◆ Aufgabe ◆
Gib aus dem Forenthread über die Boote den Abschnitt von „ich bin schon“ bis einschließlich „zu den Dinger.“ wortgetreu wieder.

# Wer kennt diese Boote



## Bullov (30. August 2011)

Hallo,

ich bin schon länger auf der Suche nach einem bezahlbaren Boot mit Trailer für die Sauerländer Talsperren und bin dabei auf 

www.remus-Boote.de

gestoßen.

Hat jemand Erfahrung mit den Booten von euch oder schreibt mir doch mal eure Meinung zu den Dinger.
Mich interessiert besonders das 420 inkl. Trailer zu finden unter den Sonderangeboten.

Danke für jeden Tipp.


----------



## Der Hille (30. August 2011)

*AW: Wer kennt diese Boote*

Ich habe ein schönes Boot zu verkaufen für 750€ brauchst dir nur nen trailer zu kaufen. der kostet neu ab 600 und gebraucht so ab 300-400. da haste nen 1000der gespahrt. kannst dich ja mal melden wenn du lust hast. Bin aus dem Sauerland. Gruß Daniel#h


----------



## Der Hille (30. August 2011)

*AW: Wer kennt diese Boote*

Hier mal mein Angebot 
[edit by Thomas9904: Kein einstellen von Ebaylinks...]


----------



## Bullov (30. August 2011)

*AW: Wer kennt diese Boote*

Warum glaubst du interessiere ich mcih für das 420?

Richtig, weil die Größe eben doch eine Rolle spielt :g
und deine 3m reichen mir echt nicht.
Aber danke für´s anbieten.


----------



## Bullov (2. September 2011)

*AW: Wer kennt diese Boote*

Wenn anscheinend keiner Erfahrung mit diesen Booten hat, dann gebt mir doch mal eure Meinung dazu.
Da keiner anscheinend diese Boote kennt macht mich das schon sehr skeptisch.


----------



## Dxlfxn (2. September 2011)

*AW: Wer kennt diese Boote*

Hallo,
die Boote werden nicht von deinem Anbieter gebaut, sondern in Polen bzw. Osteuropa. Er rüstet sie nur aus, bzw. baut sie zusammen. Ich kenne zumindest einen weiteren Importeur.
Es sind Boote, die für deinen Zweck sicher ausreichend sind. Sie können auch im unmittelbaren Küstenberech bis ca. 1 km sicherlich gefahren werden.
Der Rumpf bedeutet etwas Kippanfälligkeit und eher ein langsam zu fahrendes Boot. Das wird auch mit größerer Motorisierung kein Renner. Handwerklich erschienen sie mir für das Preisniveau durchaus angemessen.
Petri


----------



## 3.2.1.mein Zander (2. September 2011)

*AW: Wer kennt diese Boote*

Ich habe mich auch mal eine Zeitlang für diese Boote interessiert, bin aber dann letztlich davon abgekommen weil sie für mich zum Angeln untauglich sind.

◆ Bereitgestelltes Material ◆
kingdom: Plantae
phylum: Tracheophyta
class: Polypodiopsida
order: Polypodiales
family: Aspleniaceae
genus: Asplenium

◆ Schriftliche Antwort ◆
ich bin schon länger auf der Suche nach einem bezahlbaren Boot mit Trailer für die Sauerländer Talsperren und bin dabei auf 

www.remus-Boote.de

gestoßen.

Hat jemand Erfahrung mit den Booten von euch oder schreibt mir doch mal eure Meinung zu den Dinger.